What you produce should be every line from the data that includes "pixels".

##### Data for processing

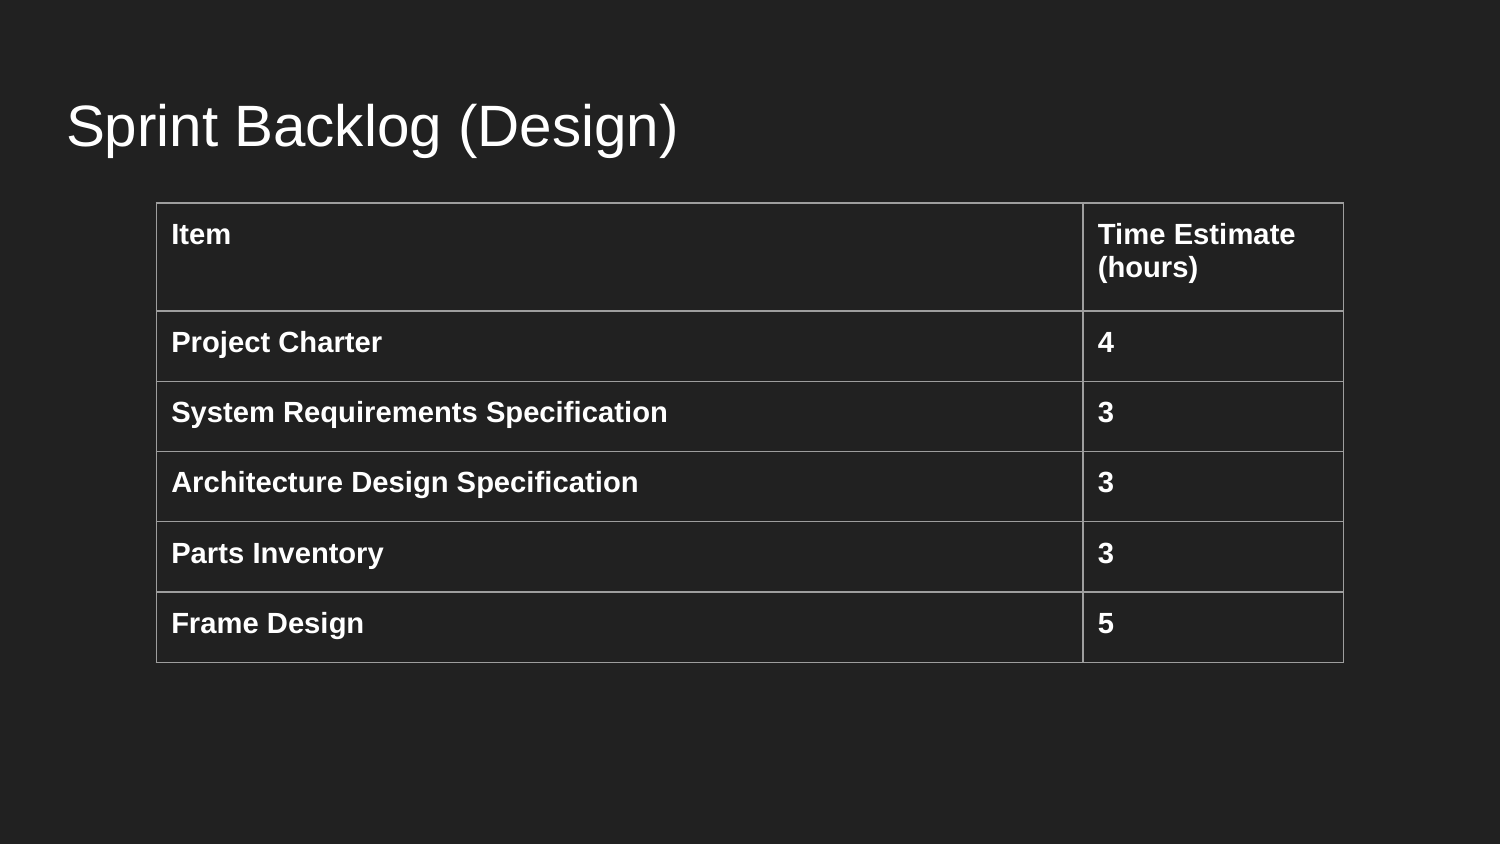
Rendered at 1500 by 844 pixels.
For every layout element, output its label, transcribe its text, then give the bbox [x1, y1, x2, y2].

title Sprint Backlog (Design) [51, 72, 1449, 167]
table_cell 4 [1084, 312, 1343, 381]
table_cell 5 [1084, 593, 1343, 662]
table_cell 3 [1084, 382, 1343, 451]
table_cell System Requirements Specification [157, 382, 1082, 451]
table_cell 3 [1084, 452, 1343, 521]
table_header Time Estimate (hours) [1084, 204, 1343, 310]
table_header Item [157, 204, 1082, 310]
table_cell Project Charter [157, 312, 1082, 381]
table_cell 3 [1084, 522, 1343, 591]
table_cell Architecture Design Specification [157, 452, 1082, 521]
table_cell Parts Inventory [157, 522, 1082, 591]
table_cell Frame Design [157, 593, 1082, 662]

##########
##### Data for processing

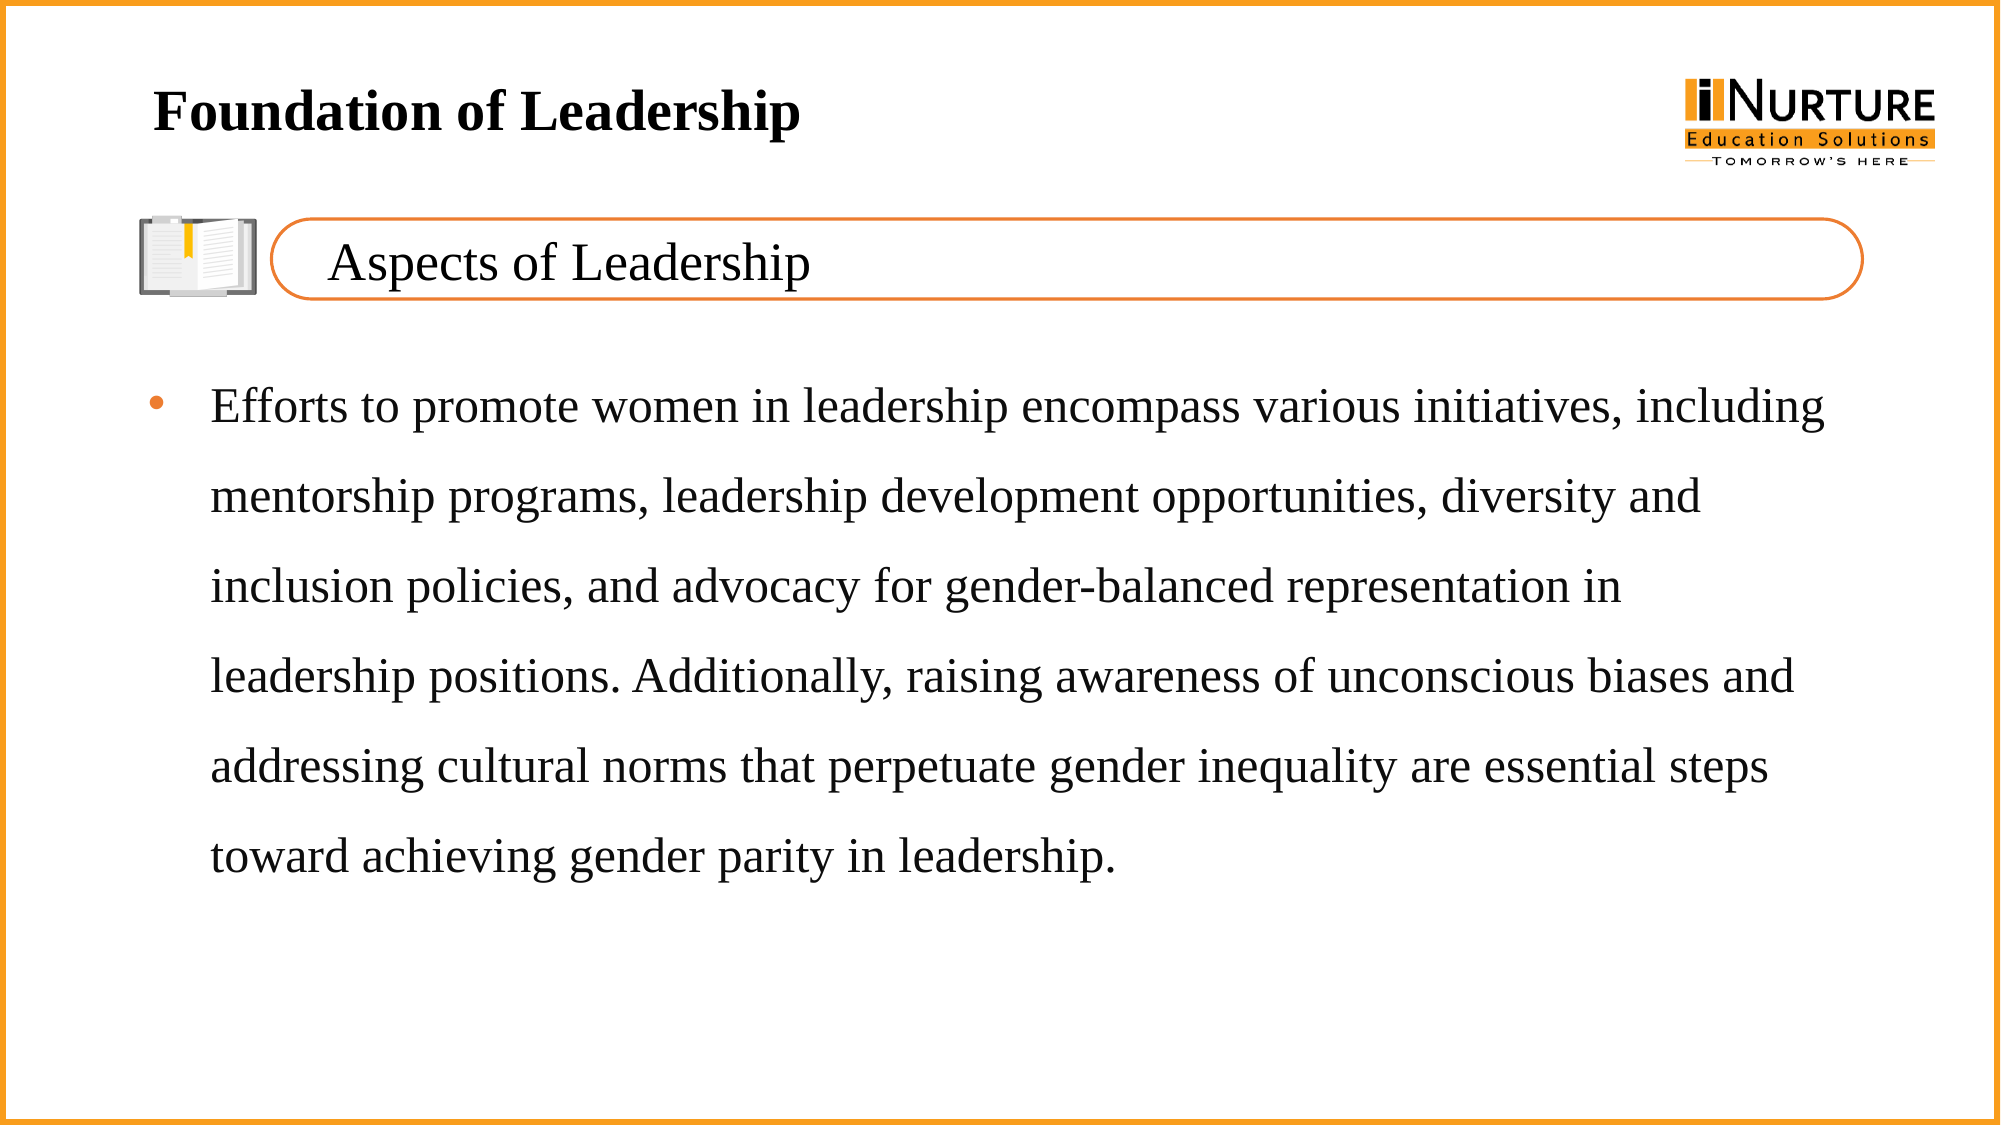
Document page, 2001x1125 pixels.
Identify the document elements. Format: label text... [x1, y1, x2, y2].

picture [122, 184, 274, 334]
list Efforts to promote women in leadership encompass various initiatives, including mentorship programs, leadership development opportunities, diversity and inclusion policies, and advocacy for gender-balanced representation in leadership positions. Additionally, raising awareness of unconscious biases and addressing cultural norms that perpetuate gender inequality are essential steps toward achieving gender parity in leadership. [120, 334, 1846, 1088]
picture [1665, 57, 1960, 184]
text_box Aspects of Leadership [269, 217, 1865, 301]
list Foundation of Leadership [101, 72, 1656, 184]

##########

# [Answer below]
Rendered at 1500 by 844 pixels.
Document page, 2001x1125 pixels.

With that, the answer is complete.